Mail carrier Darlyn Hunter made her usual letter deliveries on Rhode Island Avenue N.W. the other day, and like many of her postal co-workers, said she did not want to think about the possibility of a postal walkout this week.

"I really haven't gotten into it," she said. "When I came in three months ago they were talking about a strike but we're not supposed to strike. It's illegal."

A cross-section of local postal workers and their leaders indicated in interviews last week that they do not want to strike any more than the public wants a strike. But the workers also say that they might be forced to the illegal action to get their demands in contract talks now in progress between the four postal unions and the United States Postal Service.

The contract between the nation's 550,000 postal workers and the postal corporation ends at midnight Thursday.

The Federal Mediation and Conciliation Service, which is meeting with both sides, reported that progress had been made in the bargaining, but cautioned that the most difficult issues are yet to be resolved.

The parties met both Saturday and Sunday and talks were reported continuing last night.

If there is a strike, several area governments and private companies have drawn up contigency plans to deliver some of their mail.

Officials of the Washington Gas Light Company and the Potomac Electric Power Company plan to use office workers to hand-deliver bills to their customers' homes.

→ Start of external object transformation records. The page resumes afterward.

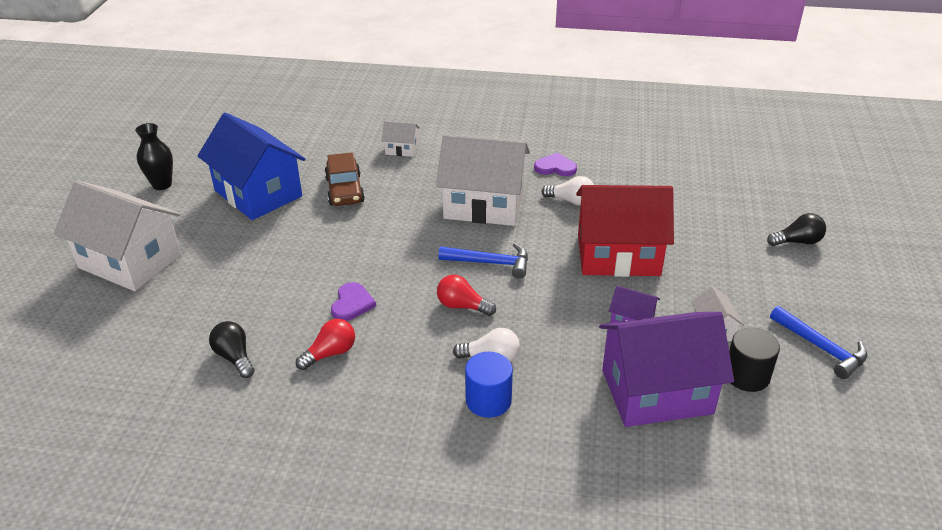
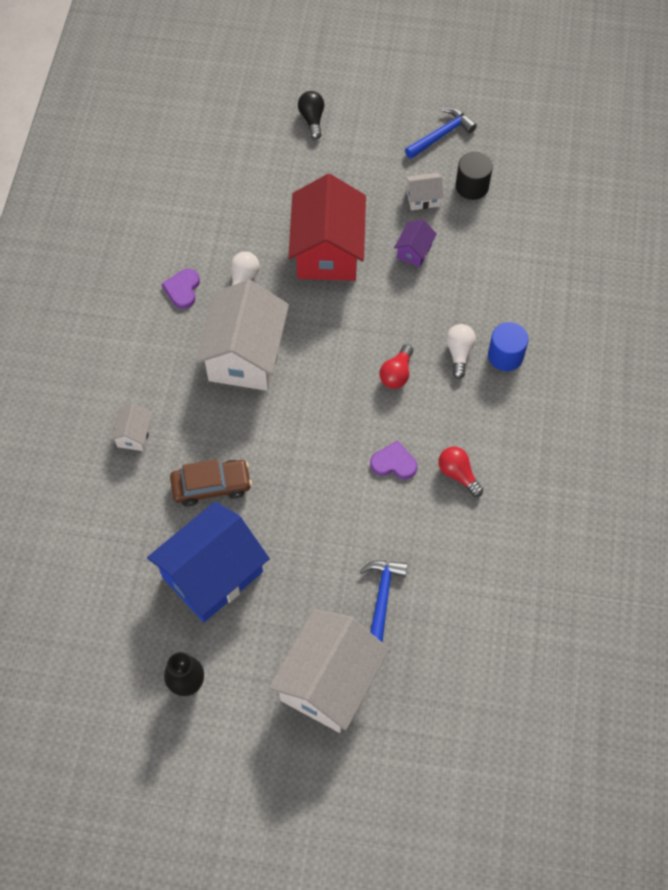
camera: 90 degrees left, 25 degrees up
black light bulb [209,321,255,378] -> none
blue hammer [438,243,528,279] -> blue hammer moved to [360,560,408,643]
purple house [599,312,734,427] -> none

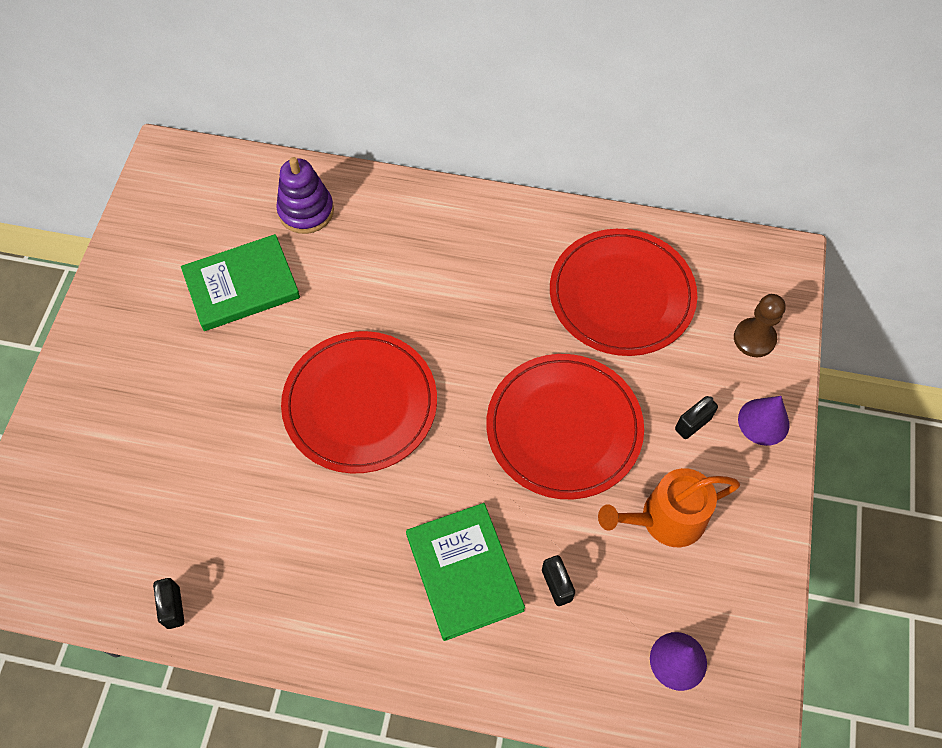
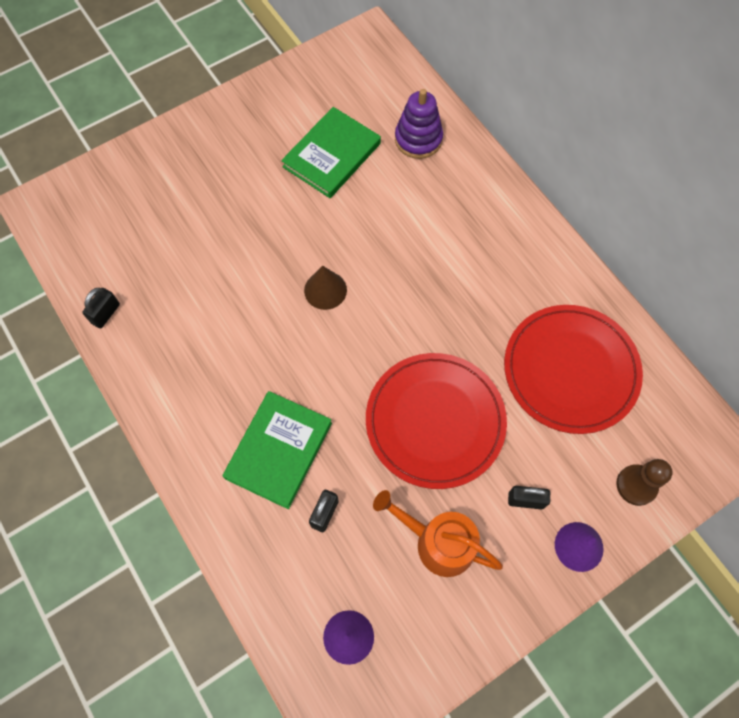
camera: 45 degrees right, 5 degrees up
green book [181,234,300,331] -> green book turned 75 degrees counterclockwise [281,107,381,198]
red plate [281,331,437,473] -> brown cone [304,266,347,310]

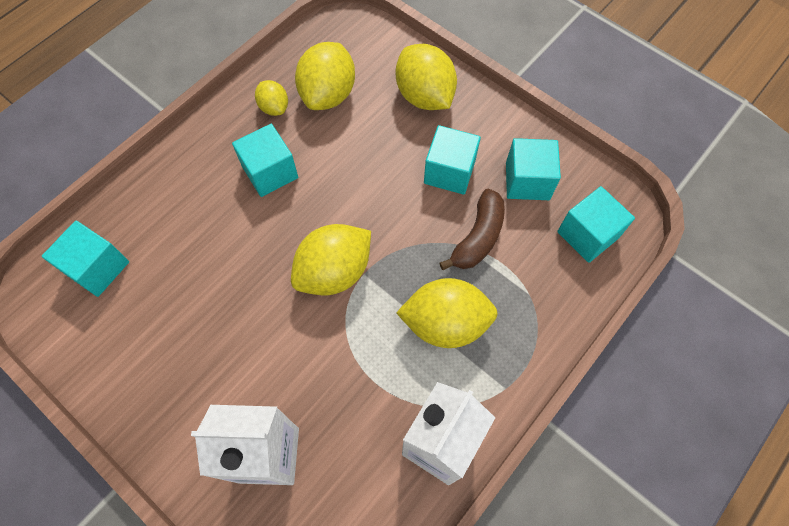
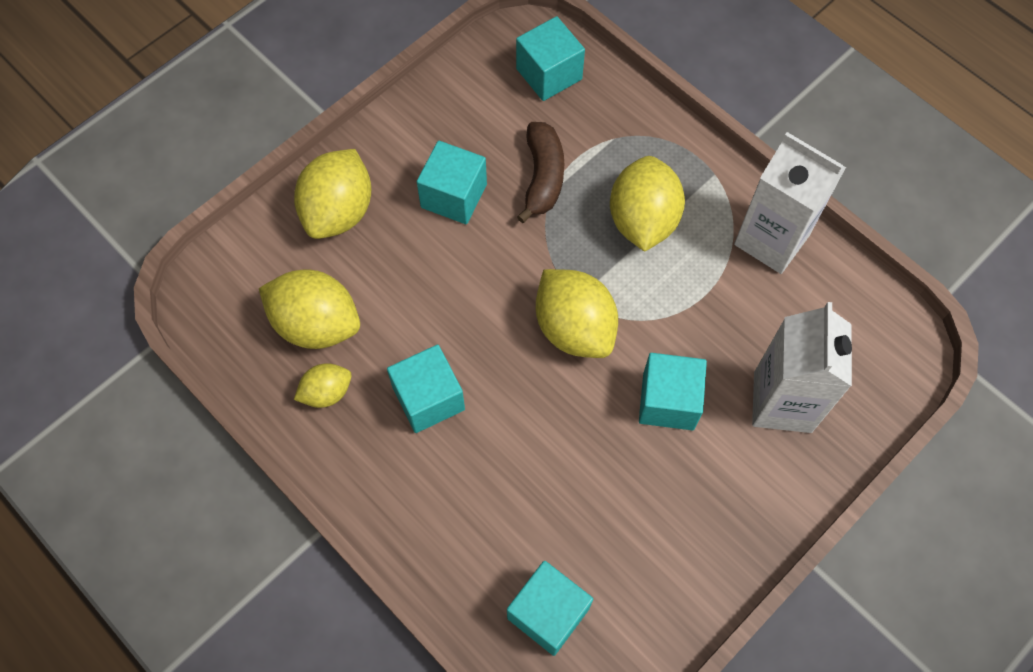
camera: 85 degrees left, 0 degrees up
yellow lemon [396,44,457,110] -> yellow lemon turned 45 degrees counterclockwise [294,149,371,239]
brown banana [440,189,505,270] -> brown banana turned 60 degrees clockwise [517,122,564,223]
turquoise cube [506,138,561,200] -> turquoise cube moved to [639,353,707,430]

Tax officials may have special problems to confront.

"We have not thought about it and we don't want to think about it because we're hopeful it will be resolved," said Douglas L. Jernigan, Montgomery County's tax collector, who has 170,000 property tax bills to mail this week.

"We'll be in a world of trouble" with a strike, he said, "and we will have to tell people to come in and pick up their bills."

Prince George's officials expect to mail out their 180,000 new tax bills early this week. Some county employesare to make sure all the bills are in the mail before Thursday, a county tax officials said.

Grady Williams, head of the payments bureau of the District's Department of Human Resources, said that if there is a strike, he will have to ask the city's 101,000 welfare recipients to come to various DHR officies around the city to collect their checks.

Officials at the American Security Bank, Maryland National and United Virginia Banks are still trying to decide what their respective companies will do to get out payments and statements to customers.

"It's very very difficult to plan in advance because we don't know where a strike will be or for how long," said Melvin Chrispman, senior vice president and cashier at the Riggs National Bank. "It will be just a big mess, frankly. If it's of short duration, most of our mail we'll simply have to hold."

The National Education Associateion mails out 40,000 letters, books, pamphlets and reports daily, and "it's going to pile up," said Robert Gruenberg of NEA public relations. He expressed the view of many officials in the national organizations that are headquartered here.

Post Office officials are not talking about what they plan to do if faced with a work stoppage, said Lou Eberhardt of the Postal Service public relations office.

Eberhardt would only confirm the broad outlines of a "strike contingency plan" which the Washington Post revealed in the spring. The plan includes using federal troops to guard and move the mail, embargoing most types of mail and requesting customer pickup of letters and packages.

The Defense Department said over the weekend that it has a contingency plan that has been in effect since 1970. If there is a "work stoppage," the department said, the Army would provide troops to help deliver the mail. The plan, called "Graphic Hand," will be used only if the Postmaster General "requests assistance and the President declares a national emergency," the department said.

"It's a frightening prospect," said Leo Dougherty, president of the Silver Spring local of the National Letter Carriers Union, who knows he can be arrested and jailed if a strike occurs."When you come to work for the post office you sign a statement saying you will not strike," he said.

"I hope they can come to an agreement," said mailman Paul S. Barnes, during his rounds in the 100 block of U Street NW.

"I have a family to support. I'd hate to go out and try to get odd jobs to make ends meet. But if they (the union leaders) say strike I have no alternative. I'm part of a union. Let's just hope it doesn't happen," said Barnes, an 11-year veteran of the Postal Service.

"A strike has to be considered in the light of public opinion," said Dougherty of the letter carriers' union. "We don't have the support of the public. Postage rates have gone up. The American public thinks they have skyrocketed."